Tandem Autologous/Allogeneic Transplant for Myeloma: Long-Term Follow-up of CALGB 100001
Posted: Wednesday, June 3, 2020
The CALGB (Alliance) 10001 study, published in Biology of Blood and Marrow Transplantation, has found that autologous stem cell transplant (autoSCT) followed by nonmyeloablative allogeneic stem cell transplant (alloSCT) may result in durable disease control for some patients with multiple myeloma. The phase II study, conducted by Sarah A. Holstein, MD, PhD, of the University of Nebraska Medical Center, Omaha, and colleagues, focused on patients who had received up to 18 months of prior therapy.

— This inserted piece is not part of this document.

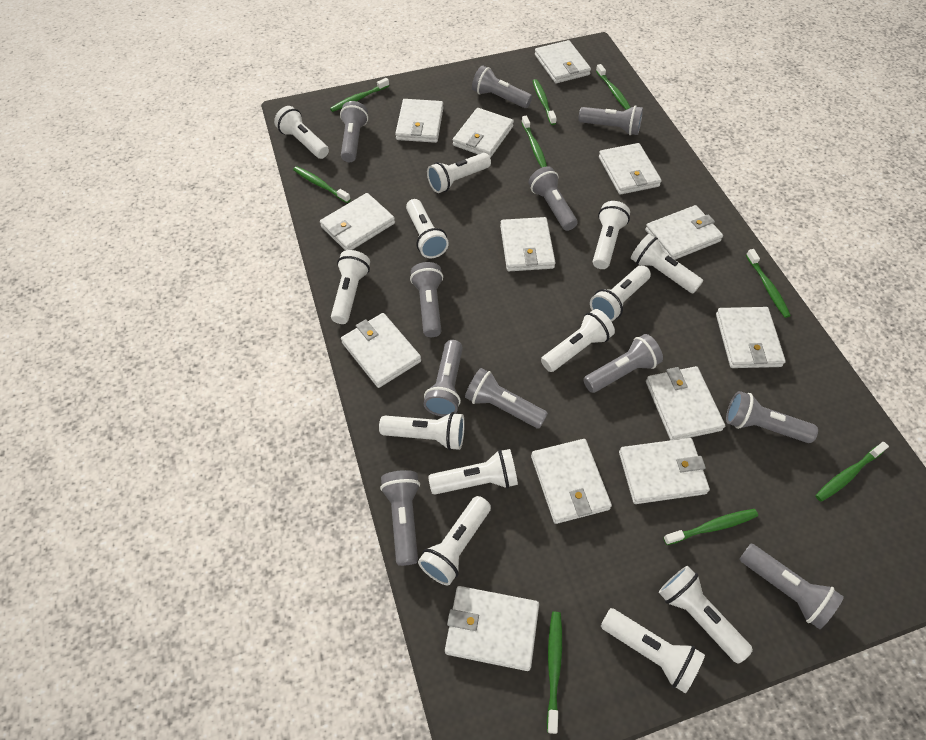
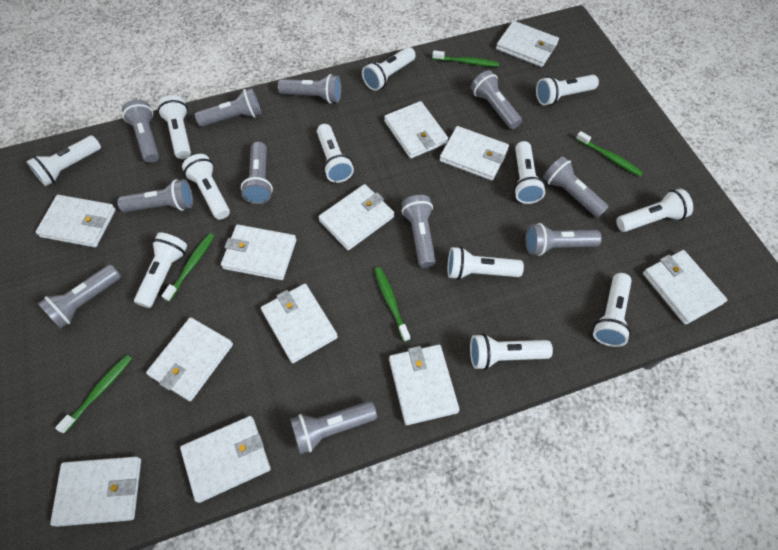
green toothbrush: 9 -> 5
white flashlight: 13 -> 12
white wallet: 13 -> 12

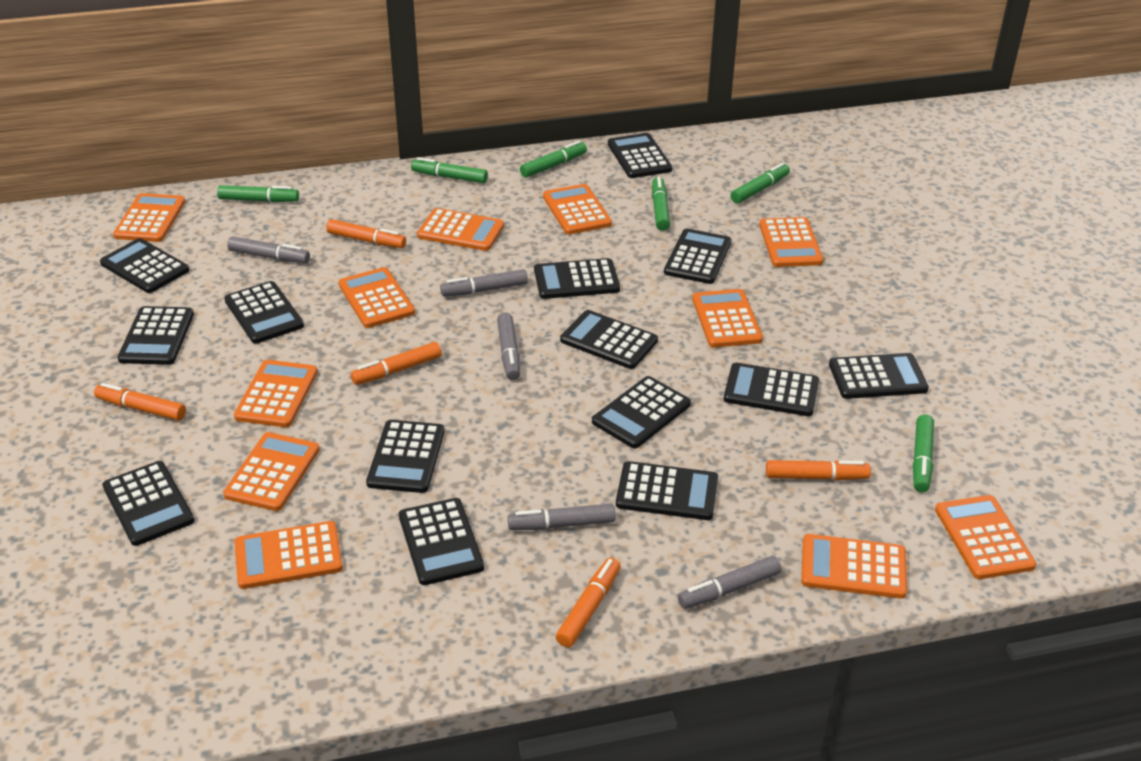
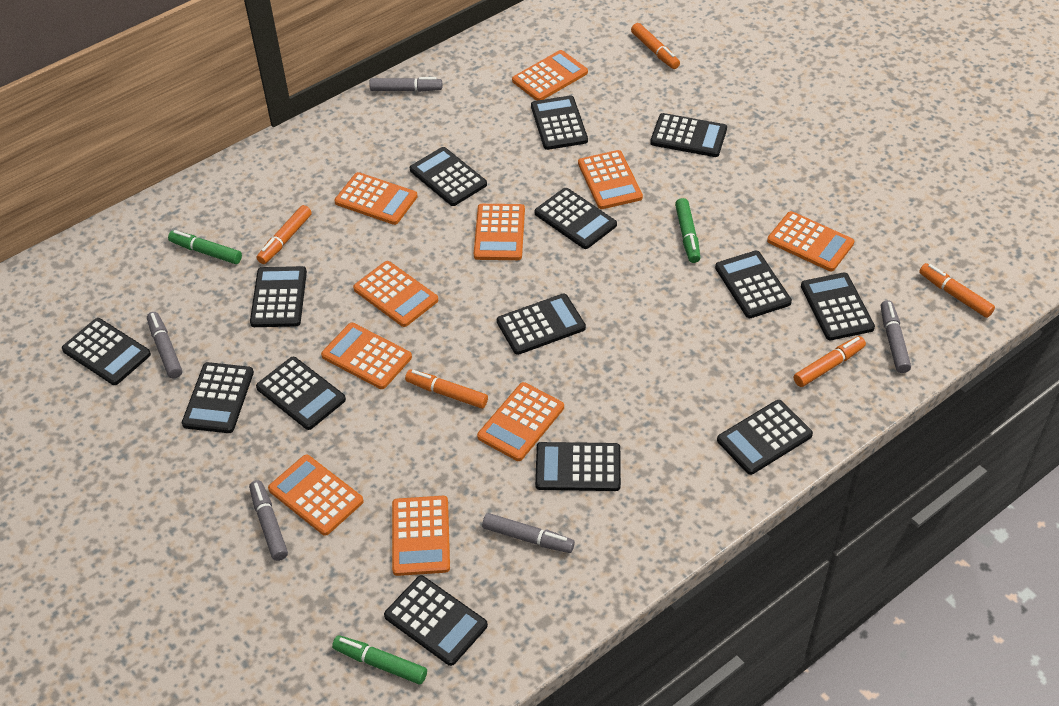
green marker: 6 -> 3
orange calculator: 11 -> 10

A total of 60 patients were enrolled in the study; 95% (n = 57) completed 200 mg/m2 of melphalan for autoSCT and 82% (n = 49) of whom completed autoSCT plus 30 mg/m2 of intravenous fludarabine on days –7 through –3 and 1 g/m2 of intravenous cyclophosphamide on days –4 through –3 for alloSCT. At a median follow-up of 11 years, the median overall survival was 6.6 years, and the median time to disease progression was 3.6 years.
Among patients completing tandem autoSCT/alloSCT, the treatment-related mortality rate was 2%, with one patient dying as a result of graft-versus-host disease within 9 months of alloSCT. A total of 27% of patients experienced grade 2 or 3 graft-versus-host disease—the same number who indicated that graft-versus-host disease persisted in the year following alloSCT to either a limited (31%) or an extensive (24%) degree.
“This study demonstrated the feasibility of performing tandem autoSCT/alloSCT in a cooperative group setting and determined that a fludarabine/cyclophosphamide [reduced-intensity conditioning] regimen is associated with a very low [treatment-related mortality] rate,” concluded the investigators.
Disclosure: For full disclosures of the study authors, visit sciencedirect.com.